The directors of failed Super Rugby club the Melbourne Rebels knew Rugby Australia planned to reshape the competition by concentrating top players into just three teams, leaving the Victorian franchise out in the cold, a court has heard.
In a searing opening address for Rugby Australia, Tony Bannon, SC, told the Federal Court of Australia that RA’s plan to place the competition’s best players in the NSW, ACT, and Queensland franchises to boost the performance of the Wallabies squad was well known to the club’s directors.
The Winning Rugby plan also included merging the club with struggling New Zealand team Moana Pasifika.
Bannon said minutes from the Rebels’ board meeting in December 2023 showed the directors not only knew of the plan, but also supported it.
“On December 13, 2023, the board of the Rebels passed a resolution … that the board request that Rugby Australia accelerate the commencement of the process of restructuring the Rebels through Moana Pasifika – the Melbourne Pasifika Rebels – to ensure it meets the requirements of World Rugby and Rugby Australia, and the plans for realignment,” Bannon said.
“So not only will the evidence demonstrate that they were apprised of it, they actually warmly embraced it and asked for the process to be accelerated.”
The court was also shown a forward roster of games for the British and Irish Lions tour in 2025 that showed the tour would include a game between the Lions and the “Rebels Pasifika” and was told former Melbourne Rebels president Paul Docherty was aware of the fixture. The game was wiped from the schedule after the club’s collapse.
“There was no response from Mr Docherty to say, ‘Where did that come from? This is crazy. We don’t know anything about that.’”
The Winning Rugby document is a key part of the Rebels’ case, which alleges the plan was kept from them and was the reason why RA decided to bail out the financially troubled NSW Waratahs and the ACT Brumbies and not the Rebels.
The Rebels collapsed into administration in January 2024 under the weight of $23 million in debt, including an $11.5 million tax bill and $6 million owing to its directors. Rugby Australia stripped the club of its licence in May that year.
The club launched the lawsuit last year, alleging RA acted unfairly in removing its licence and by not providing further funding to the club despite bailing out other clubs.
It says the decision was driven by Rugby Australia’s parlous financial position at the time. (RA returned to profitability in 2025.)
On Tuesday, the judge hearing the case, Justice Cameron Moore, urged both sides to settle the dispute before reputations were ruined and costs blew out.
The case is expected to offer a glimpse of the inner workings of one of the most powerful sporting bodies in the country.

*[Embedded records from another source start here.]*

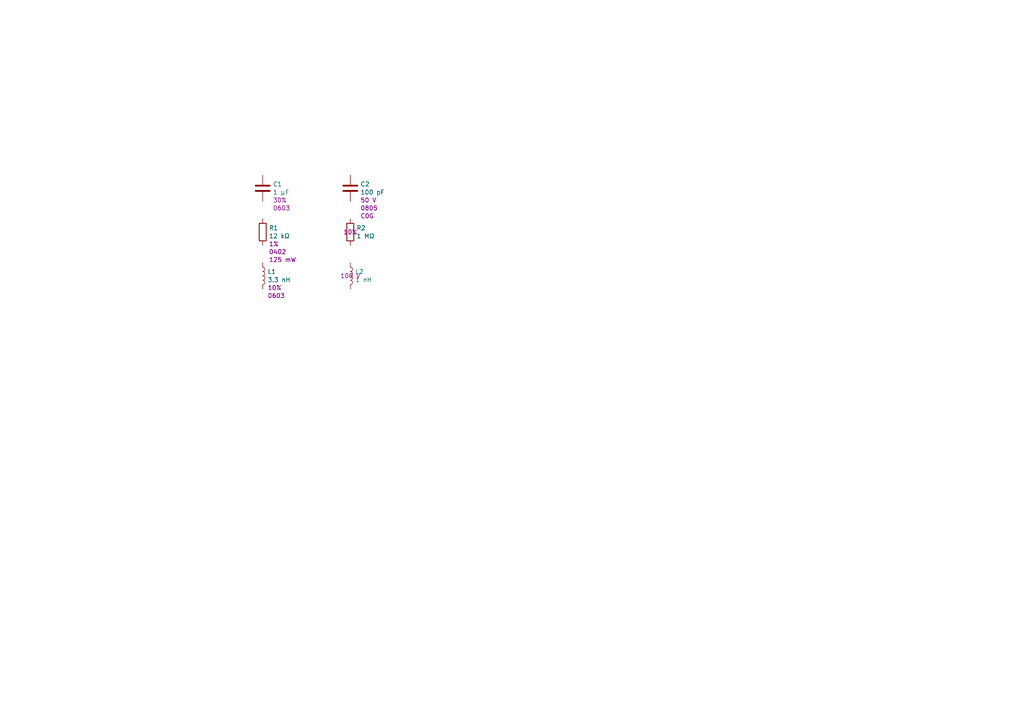
<source format=kicad_sch>
(kicad_sch (version 20211123) (generator eeschema)

  (uuid 16055b73-ee6c-45c4-98a9-8f00c5ec8fbd)

  (paper "A4")

  (title_block
    (title "Value field split test")
    (date "2023-05-03")
    (company "Instituto Nacional de Tecnología Industrial - CMNT")
    (comment 1 "KiBot")
  )

  

  (symbol (lib_id "Device:C") (at 76.2 54.61 0) (unit 1)
    (in_bom yes) (on_board yes) (dnp no)
    (uuid 00000000-0000-0000-0000-000064524e13)
    (property "Reference" "C1" (id 0) (at 79.121 53.4162 0)
      (effects (font (size 1.27 1.27)) (justify left))
    )
    (property "Value" "1 µF" (id 1) (at 79.121 55.7784 0)
      (effects (font (size 1.27 1.27)) (justify left))
    )
    (property "Footprint" "" (id 2) (at 77.1652 58.42 0)
      (effects (font (size 1.27 1.27)) hide)
    )
    (property "Datasheet" "~" (id 3) (at 76.2 54.61 0)
      (effects (font (size 1.27 1.27)) hide)
    )
    (property "tolerance" "30%" (id 4) (at 79.121 58.0644 0)
      (effects (font (size 1.27 1.27)) (justify left))
    )
    (property "package" "0603" (id 5) (at 79.121 60.3504 0)
      (effects (font (size 1.27 1.27)) (justify left))
    )
    (pin "1" (uuid 7e841f98-7f62-48dc-be27-a7a37f643d7a))
    (pin "2" (uuid fff13a0c-50fe-43a7-a6cb-83a940f7baa6))
  )

  (symbol (lib_id "Device:C") (at 101.6 54.61 0) (unit 1)
    (in_bom yes) (on_board yes) (dnp no)
    (uuid 00000000-0000-0000-0000-0000645255c4)
    (property "Reference" "C2" (id 0) (at 104.521 53.4162 0)
      (effects (font (size 1.27 1.27)) (justify left))
    )
    (property "Value" "100 pF" (id 1) (at 104.521 55.7784 0)
      (effects (font (size 1.27 1.27)) (justify left))
    )
    (property "Footprint" "" (id 2) (at 102.5652 58.42 0)
      (effects (font (size 1.27 1.27)) hide)
    )
    (property "Datasheet" "~" (id 3) (at 101.6 54.61 0)
      (effects (font (size 1.27 1.27)) hide)
    )
    (property "voltage" "50 V" (id 4) (at 104.521 58.0644 0)
      (effects (font (size 1.27 1.27)) (justify left))
    )
    (property "package" "0805" (id 5) (at 104.521 60.3504 0)
      (effects (font (size 1.27 1.27)) (justify left))
    )
    (property "temp_coef" "C0G" (id 6) (at 104.521 62.6364 0)
      (effects (font (size 1.27 1.27)) (justify left))
    )
    (pin "1" (uuid 5c3aaa4b-cde0-4e05-85ec-f75c2d72c4aa))
    (pin "2" (uuid ef99695e-6599-445e-8155-ac14683bdc11))
  )

  (symbol (lib_id "Device:R") (at 76.2 67.31 0) (unit 1)
    (in_bom yes) (on_board yes) (dnp no)
    (uuid 00000000-0000-0000-0000-0000645257e4)
    (property "Reference" "R1" (id 0) (at 77.978 66.1162 0)
      (effects (font (size 1.27 1.27)) (justify left))
    )
    (property "Value" "12 kΩ" (id 1) (at 77.978 68.4784 0)
      (effects (font (size 1.27 1.27)) (justify left))
    )
    (property "Footprint" "" (id 2) (at 74.422 67.31 90)
      (effects (font (size 1.27 1.27)) hide)
    )
    (property "Datasheet" "~" (id 3) (at 76.2 67.31 0)
      (effects (font (size 1.27 1.27)) hide)
    )
    (property "tolerance" "1%" (id 4) (at 77.978 70.7644 0)
      (effects (font (size 1.27 1.27)) (justify left))
    )
    (property "package" "0402" (id 5) (at 77.978 73.0504 0)
      (effects (font (size 1.27 1.27)) (justify left))
    )
    (property "power" "125 mW" (id 6) (at 77.978 75.3364 0)
      (effects (font (size 1.27 1.27)) (justify left))
    )
    (pin "1" (uuid 48e7f17f-519b-47f0-8f53-0f9563c05468))
    (pin "2" (uuid daec92d6-edae-426b-a9ff-16e2fd2d2426))
  )

  (symbol (lib_id "Device:R") (at 101.6 67.31 0) (unit 1)
    (in_bom yes) (on_board yes) (dnp no)
    (uuid 00000000-0000-0000-0000-000064525cc7)
    (property "Reference" "R2" (id 0) (at 103.378 66.1162 0)
      (effects (font (size 1.27 1.27)) (justify left))
    )
    (property "Value" "1 MΩ" (id 1) (at 103.378 68.4784 0)
      (effects (font (size 1.27 1.27)) (justify left))
    )
    (property "Footprint" "" (id 2) (at 99.822 67.31 90)
      (effects (font (size 1.27 1.27)) hide)
    )
    (property "Datasheet" "~" (id 3) (at 101.6 67.31 0)
      (effects (font (size 1.27 1.27)) hide)
    )
    (property "tolerance" "10%" (id 4) (at 101.6 67.31 0)
      (effects (font (size 1.27 1.27)))
    )
    (pin "1" (uuid c1aab299-69ec-42ca-aab7-c3448d03750a))
    (pin "2" (uuid 34f4620b-1363-497b-aff8-d0258610a85c))
  )

  (symbol (lib_id "Device:L") (at 76.2 80.01 0) (unit 1)
    (in_bom yes) (on_board yes) (dnp no)
    (uuid 00000000-0000-0000-0000-0000645261a6)
    (property "Reference" "L1" (id 0) (at 77.597 78.8162 0)
      (effects (font (size 1.27 1.27)) (justify left))
    )
    (property "Value" "3.3 nH" (id 1) (at 77.597 81.1784 0)
      (effects (font (size 1.27 1.27)) (justify left))
    )
    (property "Footprint" "" (id 2) (at 76.2 80.01 0)
      (effects (font (size 1.27 1.27)) hide)
    )
    (property "Datasheet" "~" (id 3) (at 76.2 80.01 0)
      (effects (font (size 1.27 1.27)) hide)
    )
    (property "tolerance" "10%" (id 4) (at 77.597 83.4644 0)
      (effects (font (size 1.27 1.27)) (justify left))
    )
    (property "package" "0603" (id 5) (at 77.597 85.7504 0)
      (effects (font (size 1.27 1.27)) (justify left))
    )
    (pin "1" (uuid ba210845-625b-4377-8f32-751ab188ad5d))
    (pin "2" (uuid fc0eaa22-a361-4ab2-855a-8237c32272d4))
  )

  (symbol (lib_id "Device:L") (at 101.6 80.01 0) (unit 1)
    (in_bom yes) (on_board yes) (dnp no)
    (uuid 00000000-0000-0000-0000-0000645266d9)
    (property "Reference" "L2" (id 0) (at 103.0224 78.8162 0)
      (effects (font (size 1.27 1.27)) (justify left))
    )
    (property "Value" "1 nH" (id 1) (at 103.0224 81.1784 0)
      (effects (font (size 1.27 1.27)) (justify left))
    )
    (property "Footprint" "" (id 2) (at 101.6 80.01 0)
      (effects (font (size 1.27 1.27)) hide)
    )
    (property "Datasheet" "~" (id 3) (at 101.6 80.01 0)
      (effects (font (size 1.27 1.27)) hide)
    )
    (property "Voltage" "100 V" (id 4) (at 101.6 80.01 0)
      (effects (font (size 1.27 1.27)))
    )
    (pin "1" (uuid dd304ee2-05ae-46b1-972d-15e2637cfd88))
    (pin "2" (uuid 6fc23c19-6f7d-46fb-b0e5-2b0333aa2eb0))
  )

  (sheet_instances
    (path "/" (page "1"))
  )

  (symbol_instances
    (path "/00000000-0000-0000-0000-000064524e13"
      (reference "C1") (unit 1) (value "1 µF") (footprint "")
    )
    (path "/00000000-0000-0000-0000-0000645255c4"
      (reference "C2") (unit 1) (value "100 pF") (footprint "")
    )
    (path "/00000000-0000-0000-0000-0000645261a6"
      (reference "L1") (unit 1) (value "3.3 nH") (footprint "")
    )
    (path "/00000000-0000-0000-0000-0000645266d9"
      (reference "L2") (unit 1) (value "1 nH") (footprint "")
    )
    (path "/00000000-0000-0000-0000-0000645257e4"
      (reference "R1") (unit 1) (value "12 kΩ") (footprint "")
    )
    (path "/00000000-0000-0000-0000-000064525cc7"
      (reference "R2") (unit 1) (value "1 MΩ") (footprint "")
    )
  )
)

</source>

A who’s who of witnesses are expected to be grilled over their recollection of events, including Docherty and forensic accountant and Rebels director Owain Stone. Rugby Australia chief executive Phil Waugh and former chief Andy Marinos will also be called to provide evidence.
During his opening address, Bannon argued the case was actually about a tax debt the directors accrued after the club failed to pass on tax payments that had been deducted from staff and player wages to the Tax Office.
“The Rebels director’s case is that Rugby Australia ought to have saved them from their own financial mismanagement,” Bannon said.
“The obligation to remit amounts so withheld is a fundamental obligation of any employer, an obligation well understood by the least distinguished of business persons.”
Bannon said that the Rebels’ board consisted of experienced business people who should have known better.
“It ought to have been second nature to the directors of the Rebels, credentialled as they were, are,” Bannon said.
He said the board had included several experienced business people including lawyers and accountants.
“It is a plain, clear obligation which every other member of the community has to comply with, and they would be alarmed if they’re following this case, in the unlikely event, to see the Rebels seem to assume somehow that because they’re a football club, because they’re representing rugby in Victoria and had the support of the Victorian government, they are in a different position,” he said.
Bannon also told the court the directors shifted the blame for their tax issues to Rugby Autsralia only after first approaching the state government for funding to clear out their tax bill.
Instead, the Rebels then turned to RA and asked it to take over the club and assume all of its liabilities, Bannon said.
Rugby Australia also hit back at claims that the club’s financial demise was sparked by a decision by RA during the height of the COVID-19 pandemic to reduce funding to each of the clubs by $1.7 million a year.
“Two or three million dollars was not going to save the Rebels,” Bannon told the court.
“On the contrary, it would have been a gross breach of duty of directors by Rugby Australia to have done any of the things our learned friends suggest they ought to have done.”